Some of this may relate to job planning and a hot-cold separation which still leaves consultants with concurrent responsibilities at both sites. But operations at many trusts take place without the presence of a consultant because they are out of hours and at weekends. However, many specialties would struggle to timetable surgery to allow for continuous consultant presence onsite during a procedure and its aftermath – let alone if the patient develops complications some time later.

Some of what is detailed in the report is inexcusable and is within the trust’s gift to put right. But I suspect that not all of this can be rectified within the current set up at this or other trusts. Some of the CQC’s criticisms seem to push the centralisation agenda – a model where a consultant is always on site, where enough children are seen to justify 24/7 paediatric nurses in A&E, and where babies are born under the gaze of a paediatric resuscitation team. If smaller DGHs are to meet these standards they will be reduced to community hospitals with limited A&E, no births and no surgery. That might be safer but might well be unpopular with both public and politicians. Which way are hospital managers expected to jump?

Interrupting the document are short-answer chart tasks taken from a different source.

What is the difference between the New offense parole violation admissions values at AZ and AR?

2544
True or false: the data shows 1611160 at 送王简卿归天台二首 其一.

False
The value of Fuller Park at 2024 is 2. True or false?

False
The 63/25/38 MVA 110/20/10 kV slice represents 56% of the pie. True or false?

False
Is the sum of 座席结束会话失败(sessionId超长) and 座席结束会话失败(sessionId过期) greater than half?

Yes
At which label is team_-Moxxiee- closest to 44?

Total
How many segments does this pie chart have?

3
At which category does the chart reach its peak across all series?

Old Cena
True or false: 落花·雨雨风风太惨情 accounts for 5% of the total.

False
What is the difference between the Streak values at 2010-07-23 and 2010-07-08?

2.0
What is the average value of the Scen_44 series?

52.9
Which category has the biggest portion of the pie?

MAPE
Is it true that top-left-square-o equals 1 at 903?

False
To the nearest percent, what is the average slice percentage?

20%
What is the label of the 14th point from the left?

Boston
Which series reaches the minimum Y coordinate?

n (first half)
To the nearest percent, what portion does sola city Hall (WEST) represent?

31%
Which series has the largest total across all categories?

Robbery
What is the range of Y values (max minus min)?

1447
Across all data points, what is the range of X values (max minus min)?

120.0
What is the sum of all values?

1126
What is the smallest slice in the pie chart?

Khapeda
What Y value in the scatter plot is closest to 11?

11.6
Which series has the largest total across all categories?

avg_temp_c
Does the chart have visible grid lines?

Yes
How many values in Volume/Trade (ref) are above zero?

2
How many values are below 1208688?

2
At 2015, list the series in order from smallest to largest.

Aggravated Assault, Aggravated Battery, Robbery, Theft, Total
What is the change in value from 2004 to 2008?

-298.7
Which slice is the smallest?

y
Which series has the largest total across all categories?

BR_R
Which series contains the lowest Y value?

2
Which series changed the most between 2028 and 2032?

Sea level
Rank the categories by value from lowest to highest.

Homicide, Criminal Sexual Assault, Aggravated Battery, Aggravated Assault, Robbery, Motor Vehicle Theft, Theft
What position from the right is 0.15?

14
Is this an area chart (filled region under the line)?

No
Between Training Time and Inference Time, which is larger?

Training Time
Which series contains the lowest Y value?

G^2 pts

One final thought: some staff work across both sites and have to travel during their working day – and often end up doing so in their lunch hour.  The trust won’t pay mileage to many of them and insists they use the shuttle bus. I hear that this does not always correspond with clinic times, meaning staff have to run out of the door at one site to catch it – or risk being late for clinic at the other. Not likely to make staff feel appreciated and valued.